RFR: 8301403: Eliminate memory allocations in JVMFlag::printFlags during signal handling [v3]

Thomas Stuefe stuefe at openjdk.org
Thu Jul 18 05:37:37 UTC 2024


On Wed, 17 Jul 2024 19:53:56 GMT, Gerard Ziemski <gziemski at openjdk.org> wrote:

>> Allocating memory while handling an error should be avoided, however `JVMFlag::printFlags()` is used by crash log and it allocates memory to print flags sorted (using qsort).
>> 
>> We avoid memory allocation by using a simple in place algorithm that uses JVMFlag 1 bit of unused data from its private `Flags` enum data member. It is O(n^2) algorithm, compared to O(n*log(n)) for qsort, however, it's called while handling an error log, so the speed here is not paramount. Also, I measured the real impact on a simple test case and I actually observed performance improvement of about x2.5 faster (2,885,973ns in place ordered printing vs 7,389,456ns for qsort). This is because we ended up having to qsort all flags when only a fraction of them actually end up being printed.
>> 
>> Running MACH5 tests...
>
> Gerard Ziemski has updated the pull request incrementally with one additional commit since the last revision:
> 
>   remove unused header

I still dislike the misuse of the enum. Among other things, this is not threadsafe, and the flag meta information should be constant after JVM initialization. It just feels wrong.

Its also unnecessary. How about this:
- number of flags is predictable and sits at ~1500, right?
- use a stack-allocated Bitmap with 1 bit per flag. 1500 bits gives you 187 bytes. That much you can easily pay via stack allocation. If you don't have 187 bytes left on the stack, you have other problems.
- Use Kims `Bitmap` - in fact, use `BitMapView`, the variant that works with an externally supplied memory. Let that memory be a raw array allocated on the stack, so you can be sure you don't malloc
- Clearing is now just a memset of said raw array
- it is threadsafe as the bitmap sits on the thread stack
- no need to piggy-back on the enum
- it should be even a tiny bit faster since you exchange a bit operation on spread-out words (JVMFlag is 32 bytes, so infos are spread out over 750 cachelines) with one on a tight bit array that fits completely into 3 cachelines.

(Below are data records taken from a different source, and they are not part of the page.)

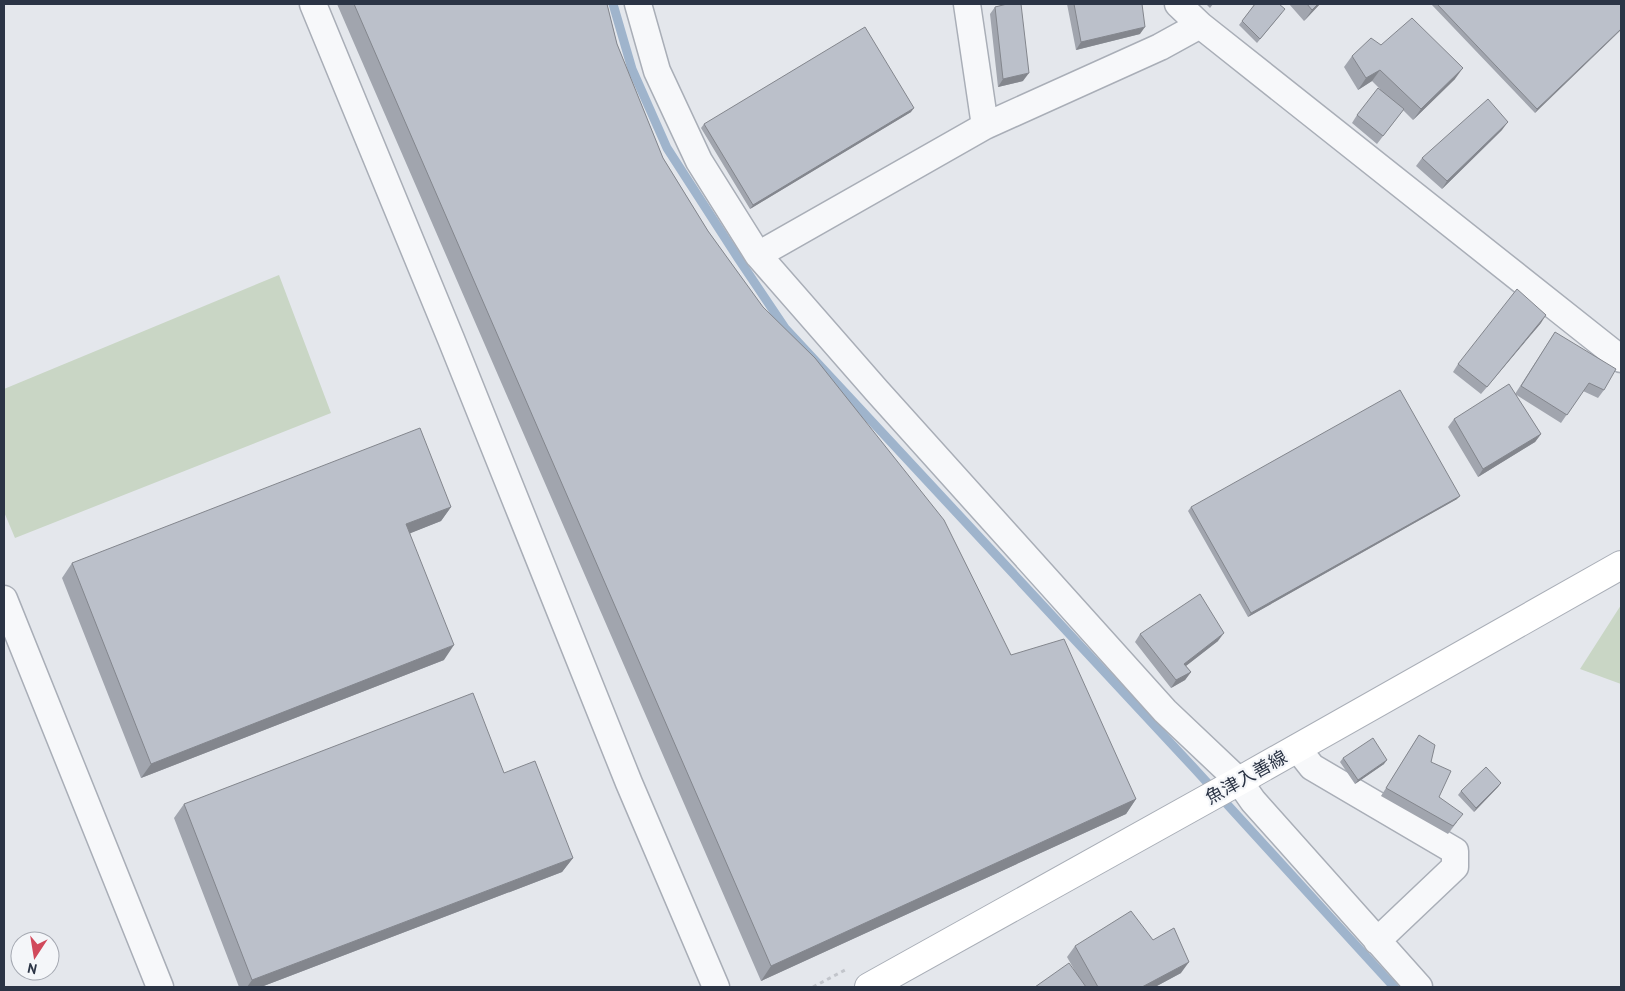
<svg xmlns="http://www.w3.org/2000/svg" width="1625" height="991" viewBox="0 0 1625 991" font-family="'PT Sans','Noto Sans JP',sans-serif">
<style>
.green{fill:#c9d6c5}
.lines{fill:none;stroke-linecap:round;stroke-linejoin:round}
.stream{stroke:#9fb4cc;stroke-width:9}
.minor-casing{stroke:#a9aeb7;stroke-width:29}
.secondary-casing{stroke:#a9aeb7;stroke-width:30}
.path{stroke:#c2c5cb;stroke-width:3;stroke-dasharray:4 4;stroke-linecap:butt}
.minor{stroke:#f7f8fa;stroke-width:26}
.secondary{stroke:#fff;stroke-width:28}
.wall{fill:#a1a5ae}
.shaded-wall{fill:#83868d}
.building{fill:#bbc0ca;stroke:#83868d}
.labels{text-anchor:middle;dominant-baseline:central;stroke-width:4.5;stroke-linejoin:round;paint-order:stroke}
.street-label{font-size:18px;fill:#2b3445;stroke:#f4f6f9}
</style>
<rect width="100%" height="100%" fill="#e4e7ec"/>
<path class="green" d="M279,275L331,413L15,538L4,512V389Z
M1621,605V684L1580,669Z"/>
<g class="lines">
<path class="stream" d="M613,4L632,69L667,148L738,258L785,328L1193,767L1394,987"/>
<g class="minor-casing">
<path id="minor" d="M313,4L451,339L629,783L716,987
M638,4L657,71L699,161L758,255L877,391L1165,711L1239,781L1253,801L1419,987
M967,4L985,126
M1200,25L1621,359
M758,255L985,126L1160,47L1200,25L1178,4
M4,599L160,987
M1297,748L1312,767L1455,851V867L1377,941"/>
</g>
<g class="secondary-casing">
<path id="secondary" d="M869,987L1239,781L1621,565"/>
</g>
<path class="path" d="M813,987L845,970"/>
<use href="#minor" class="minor"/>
<use href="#secondary" class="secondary"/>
</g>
<path class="wall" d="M337,4H607L617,44L663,158L708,231L1011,655L1136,799L1126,814L761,981Z
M1067,4H1142L1140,34L1076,50Z
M1206,4H1213L1210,8Z
M1255,4L1282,13L1257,43L1239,25Z
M1289,4H1320L1304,21Z
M1431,4H1621L1535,113Z
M995,7L1023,81L998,87L990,14Z
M1381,45L1455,79L1413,120L1403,110L1377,144L1352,123L1357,115L1380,89L1372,81L1358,90L1344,67L1352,56Z
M911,112L750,209L701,128L704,124Z
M1502,130L1442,189L1416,166L1422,158Z
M1541,323L1481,394L1453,372L1458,364Z
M1555,332L1604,390L1598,398L1583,391L1561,423L1515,394L1541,434L1535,442L1478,477L1448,427L1454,419L1515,394Z
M1457,499L1248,617L1188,511L1191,507Z
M451,507L441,521L410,533L444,660L141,778L62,578L72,563Z
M1140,634L1218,641L1186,666L1191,672L1185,680L1171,688L1135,642Z
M1419,735L1431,762L1439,797L1457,822L1448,834L1381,796Z
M1343,758L1384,764L1355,784L1340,762Z
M504,773L573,858L562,872L261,987H239L174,818L184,804Z
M1501,783L1498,787L1474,812L1458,795L1461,791Z
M1153,940L1181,973L1155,987H1035L1076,973L1067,957L1075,946Z"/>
<path class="shaded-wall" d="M1318,4H1320L1304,21L1312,10Z
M1145,27L1140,34L1076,50L1081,42Z
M1621,29V30L1535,113L1537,109Z
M1463,68L1455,79L1413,120L1421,109Z
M1380,70L1372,81L1358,90L1366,78Z
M1029,73L1023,81L998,87L1003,79Z
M914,108L911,112L750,209L753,205Z
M1508,122L1502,130L1442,189L1447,181Z
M1546,315L1541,323L1481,394L1487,387Z
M1541,434L1535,442L1478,477L1483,469Z
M1460,496L1457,499L1248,617L1251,613Z
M451,507L441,521L396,539L406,524Z
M1224,633L1218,641L1178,672L1184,664Z
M454,645L444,660L141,778L151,764Z
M1191,672L1185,680L1171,688L1176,680Z
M1387,760L1384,764L1355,784L1358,780Z
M1501,783L1498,787L1474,812L1476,808Z
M1136,799L1126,814L761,981L771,966Z
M573,858L562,872L261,987H247L252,980Z
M1189,962L1181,973L1155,987H1142Z"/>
<path class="building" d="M354,4H607L617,44L663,158L708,231L763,307L815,358L944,520L1011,655L1064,639L1136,799L771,966Z
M1007,4H1021L1029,73L1003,79L995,7Z
M1074,4H1142L1145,27L1081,42Z
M1255,4H1279L1285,9L1260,39L1242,21Z
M1307,4H1318L1312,10Z
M1437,4H1621V29L1537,109Z
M1412,18L1463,68L1421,109L1380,70L1366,78L1352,56L1371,38L1381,45Z
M865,27L914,108L753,205L704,124Z
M1378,88L1404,109L1383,136L1357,115Z
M1488,99L1508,122L1447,181L1422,158Z
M1517,289L1546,315L1487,387L1458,364Z
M1555,332L1616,369L1604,390L1589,383L1567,415L1521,386Z
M1509,384L1541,434L1483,469L1454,419Z
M1400,390L1460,496L1251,613L1191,507Z
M420,428L451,507L406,524L454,645L151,764L72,563Z
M1200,594L1224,633L1184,664L1191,672L1176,680L1140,634Z
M473,693L504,773L535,761L573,858L252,980L184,804Z
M1419,735L1435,745L1431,762L1451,771L1439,797L1463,814L1453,826L1386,788Z
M1373,738L1387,760L1358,780L1343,758Z
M1486,767L1501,783L1476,808L1461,791Z
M1131,911L1153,940L1174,928L1189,962L1142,987H1098L1075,946Z
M1069,963L1086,987H1035Z"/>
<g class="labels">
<g class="street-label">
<text transform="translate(1246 777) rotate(-29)">魚津入善線</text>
</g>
</g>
<rect width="1625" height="991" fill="none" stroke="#2b3445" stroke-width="10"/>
<g transform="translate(35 956) rotate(192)"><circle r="24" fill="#f4f6f9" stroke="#a4a8b1"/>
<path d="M0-4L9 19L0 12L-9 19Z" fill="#d1495b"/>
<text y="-8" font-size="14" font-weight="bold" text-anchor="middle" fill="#2b3445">N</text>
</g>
</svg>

> I checked the performance when we print all the flags. With qsort it takes 21,882,569 ns and with my fix it takes 25,426,861 ns, which is a slow down of x1.16 times.
> Personally I would keep the code simpler and have just one code path. What do you think?

Okay. I wonder why this is. qsort should be a lot faster than O(n^2). 

> > The next spot to look at with very raised eyebrows would be the elf decoder used to print stack frames ;)
> 
> David said "The Decoder was flagged as potentially problematic due to allocations when it was added. It was considered the benefit outweighed the risk." in [JDK-8301403](https://bugs.openjdk.org/browse/JDK-8301403)
> 
> The next spot looks actually like to be NMT - see [NMT: Eliminate memory allocations during signal handling](https://bugs.openjdk.org/browse/JDK-8336399)

I don't get the reasoning. Nobody talks about removing the decoder; I meant removing malloc from the decoder.

I consider the decoder a lot more important. If malloc deadlocks in the decoder, we get no stack. If malloc deadlocks in NMT, we get no NMT trace. As important as NMT is, the stack is a *lot* more important.